Agricultural Research Service

Title: First Report of Fusarium Proliferatum Causing Rot of Garlic Bulbs in North America

Authors
item DUGAN, FRANK
item HELLIER, BARBARA
item LUPIEN, SHARI

Submitted to: Plant Pathology
Publication Type: Peer Reviewed Journal
Publication Acceptance Date: January 17, 2003
Publication Date: July 1, 2003
Citation: DUGAN, F.M., HELLIER, B.C., LUPIEN, S.L. FIRST REPORT OF FUSARIUM PROLIFERATUM CAUSING ROT OF GARLIC BULBS IN NORTH AMERICA. PLANT PATHOLOGY. 2003. v. 52 p. 426.

Interpretive Summary: A number of species of Fusarium can attack bulbs of Allium, primarily garlic and onion. Attacks by some species of Fusarium are more frequently reported than attacks by other species. Fusarium oxysporum f. sp. cepae and Fusarium culmorum are well documented as causing problems on garlic. There have been relatively few reports of disease of Allium caused by Fusarium species in section Liseola, whose members tend to produce small spores in chains. One member of Liseola, F. proliferatum, has been reported on onion in the Pacific Northwest (PNW) where it can have a serious impact, but it has not previously been reported on garlic in the PNW. Because F. proliferatum is documented as producing mycotoxins, because disease pressure can be severe, and because disease etiology is currently unknown, documentation of instances of F. proliferatum attacking garlic is strongly warranted.

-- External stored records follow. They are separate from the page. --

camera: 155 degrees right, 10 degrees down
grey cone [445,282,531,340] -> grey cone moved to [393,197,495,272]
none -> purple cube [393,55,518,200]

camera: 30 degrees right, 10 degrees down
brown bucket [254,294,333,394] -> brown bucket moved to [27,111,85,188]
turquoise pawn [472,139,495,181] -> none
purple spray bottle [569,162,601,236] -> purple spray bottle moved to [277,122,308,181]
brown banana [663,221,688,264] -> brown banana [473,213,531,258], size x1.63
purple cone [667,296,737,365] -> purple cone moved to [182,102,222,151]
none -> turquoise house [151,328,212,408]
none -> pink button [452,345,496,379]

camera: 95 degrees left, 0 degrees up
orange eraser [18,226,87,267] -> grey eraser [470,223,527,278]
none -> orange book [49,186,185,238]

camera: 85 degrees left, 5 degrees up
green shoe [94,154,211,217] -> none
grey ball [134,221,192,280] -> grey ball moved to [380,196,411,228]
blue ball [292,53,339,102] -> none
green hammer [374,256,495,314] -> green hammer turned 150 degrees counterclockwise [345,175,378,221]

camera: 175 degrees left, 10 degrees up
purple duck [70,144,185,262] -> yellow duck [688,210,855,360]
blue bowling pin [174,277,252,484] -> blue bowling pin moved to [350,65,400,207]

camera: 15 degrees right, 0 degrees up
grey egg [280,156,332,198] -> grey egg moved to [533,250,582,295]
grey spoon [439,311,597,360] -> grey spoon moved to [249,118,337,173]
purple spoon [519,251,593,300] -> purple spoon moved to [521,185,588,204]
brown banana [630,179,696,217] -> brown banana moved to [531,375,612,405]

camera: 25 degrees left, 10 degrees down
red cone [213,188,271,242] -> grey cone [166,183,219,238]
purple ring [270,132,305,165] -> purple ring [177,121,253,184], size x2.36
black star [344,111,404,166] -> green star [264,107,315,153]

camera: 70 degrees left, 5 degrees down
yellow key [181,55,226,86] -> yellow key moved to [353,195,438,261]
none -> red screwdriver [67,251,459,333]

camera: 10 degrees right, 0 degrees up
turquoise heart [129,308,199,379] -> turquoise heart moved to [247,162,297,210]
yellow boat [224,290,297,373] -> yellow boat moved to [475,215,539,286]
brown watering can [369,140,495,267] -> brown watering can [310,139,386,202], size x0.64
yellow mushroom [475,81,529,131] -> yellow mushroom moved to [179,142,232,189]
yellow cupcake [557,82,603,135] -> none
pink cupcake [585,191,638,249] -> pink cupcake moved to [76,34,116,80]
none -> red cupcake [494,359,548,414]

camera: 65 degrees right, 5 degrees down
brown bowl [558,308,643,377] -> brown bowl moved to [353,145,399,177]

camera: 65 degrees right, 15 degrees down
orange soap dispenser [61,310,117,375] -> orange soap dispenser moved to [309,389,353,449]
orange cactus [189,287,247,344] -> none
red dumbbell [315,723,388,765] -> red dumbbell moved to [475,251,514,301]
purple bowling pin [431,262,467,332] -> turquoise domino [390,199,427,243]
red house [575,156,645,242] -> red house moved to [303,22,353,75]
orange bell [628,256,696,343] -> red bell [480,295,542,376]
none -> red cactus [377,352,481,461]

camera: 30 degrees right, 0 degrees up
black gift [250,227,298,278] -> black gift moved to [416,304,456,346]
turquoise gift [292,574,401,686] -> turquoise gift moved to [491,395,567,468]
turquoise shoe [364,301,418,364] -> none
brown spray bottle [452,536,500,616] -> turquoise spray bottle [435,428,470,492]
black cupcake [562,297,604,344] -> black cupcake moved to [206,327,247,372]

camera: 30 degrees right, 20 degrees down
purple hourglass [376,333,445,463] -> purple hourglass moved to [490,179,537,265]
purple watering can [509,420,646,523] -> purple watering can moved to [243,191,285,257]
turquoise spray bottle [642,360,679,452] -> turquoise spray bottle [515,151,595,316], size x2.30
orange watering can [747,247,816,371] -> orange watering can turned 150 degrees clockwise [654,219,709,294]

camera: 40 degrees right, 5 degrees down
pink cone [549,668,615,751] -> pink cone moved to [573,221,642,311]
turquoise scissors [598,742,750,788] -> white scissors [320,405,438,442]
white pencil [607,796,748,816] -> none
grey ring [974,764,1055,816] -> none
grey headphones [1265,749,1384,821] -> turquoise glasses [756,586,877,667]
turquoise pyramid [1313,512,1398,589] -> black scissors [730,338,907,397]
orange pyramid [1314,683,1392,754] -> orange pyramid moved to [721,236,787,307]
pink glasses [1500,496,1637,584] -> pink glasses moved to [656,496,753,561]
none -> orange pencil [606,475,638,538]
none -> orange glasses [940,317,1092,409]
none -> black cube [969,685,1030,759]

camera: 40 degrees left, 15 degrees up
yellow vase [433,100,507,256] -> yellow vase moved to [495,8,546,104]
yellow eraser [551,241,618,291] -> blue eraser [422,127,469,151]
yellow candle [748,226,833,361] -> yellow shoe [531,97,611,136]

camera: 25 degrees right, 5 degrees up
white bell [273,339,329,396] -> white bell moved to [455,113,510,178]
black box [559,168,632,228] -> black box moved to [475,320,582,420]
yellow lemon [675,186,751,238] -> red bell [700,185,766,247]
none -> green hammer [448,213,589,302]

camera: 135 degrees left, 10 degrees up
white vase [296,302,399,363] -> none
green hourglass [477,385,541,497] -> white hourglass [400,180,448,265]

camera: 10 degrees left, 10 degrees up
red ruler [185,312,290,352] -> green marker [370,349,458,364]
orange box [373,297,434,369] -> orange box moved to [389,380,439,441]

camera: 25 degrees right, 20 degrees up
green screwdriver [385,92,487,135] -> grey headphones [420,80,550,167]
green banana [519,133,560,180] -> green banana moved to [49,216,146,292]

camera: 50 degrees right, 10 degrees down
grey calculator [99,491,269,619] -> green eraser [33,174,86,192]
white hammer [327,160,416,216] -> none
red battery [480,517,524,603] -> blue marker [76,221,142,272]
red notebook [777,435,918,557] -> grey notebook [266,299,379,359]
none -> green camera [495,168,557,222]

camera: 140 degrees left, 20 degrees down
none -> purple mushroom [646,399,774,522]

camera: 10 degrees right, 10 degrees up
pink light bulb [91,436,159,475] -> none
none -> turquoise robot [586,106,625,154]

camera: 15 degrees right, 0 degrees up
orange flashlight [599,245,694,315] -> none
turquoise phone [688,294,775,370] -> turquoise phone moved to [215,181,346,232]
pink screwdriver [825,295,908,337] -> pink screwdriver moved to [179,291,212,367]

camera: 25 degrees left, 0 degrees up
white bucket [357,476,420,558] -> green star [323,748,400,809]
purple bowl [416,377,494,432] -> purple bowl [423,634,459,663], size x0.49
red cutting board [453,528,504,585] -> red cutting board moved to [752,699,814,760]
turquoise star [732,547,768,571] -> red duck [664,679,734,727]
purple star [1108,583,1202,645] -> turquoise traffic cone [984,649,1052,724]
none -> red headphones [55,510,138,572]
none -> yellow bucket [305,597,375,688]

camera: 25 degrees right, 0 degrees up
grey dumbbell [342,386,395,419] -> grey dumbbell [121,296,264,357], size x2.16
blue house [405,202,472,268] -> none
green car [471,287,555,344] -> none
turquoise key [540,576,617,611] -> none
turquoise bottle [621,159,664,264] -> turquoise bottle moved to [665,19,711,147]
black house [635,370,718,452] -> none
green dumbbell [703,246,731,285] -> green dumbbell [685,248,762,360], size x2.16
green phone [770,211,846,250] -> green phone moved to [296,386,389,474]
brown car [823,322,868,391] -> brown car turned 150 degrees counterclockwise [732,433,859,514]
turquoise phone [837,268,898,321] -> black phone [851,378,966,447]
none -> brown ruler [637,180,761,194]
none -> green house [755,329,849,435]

Technical Abstract: Fusarium proliferatum is reported for the first time as an agent of bulb rot of garlic in North America. The fungus was capable of rotting bulbs in actively growing plants and also rotted cured garlic bulbs. In 2002, the mycotoxins produced by this fungus were detected in garlic in Germany. F. proliferatum has been previously documented as producing bulb rot of onion in the Pacific Northwest, but control measures specific to this fungus are unknown. Isolates causing disease in garlic can also rot onion.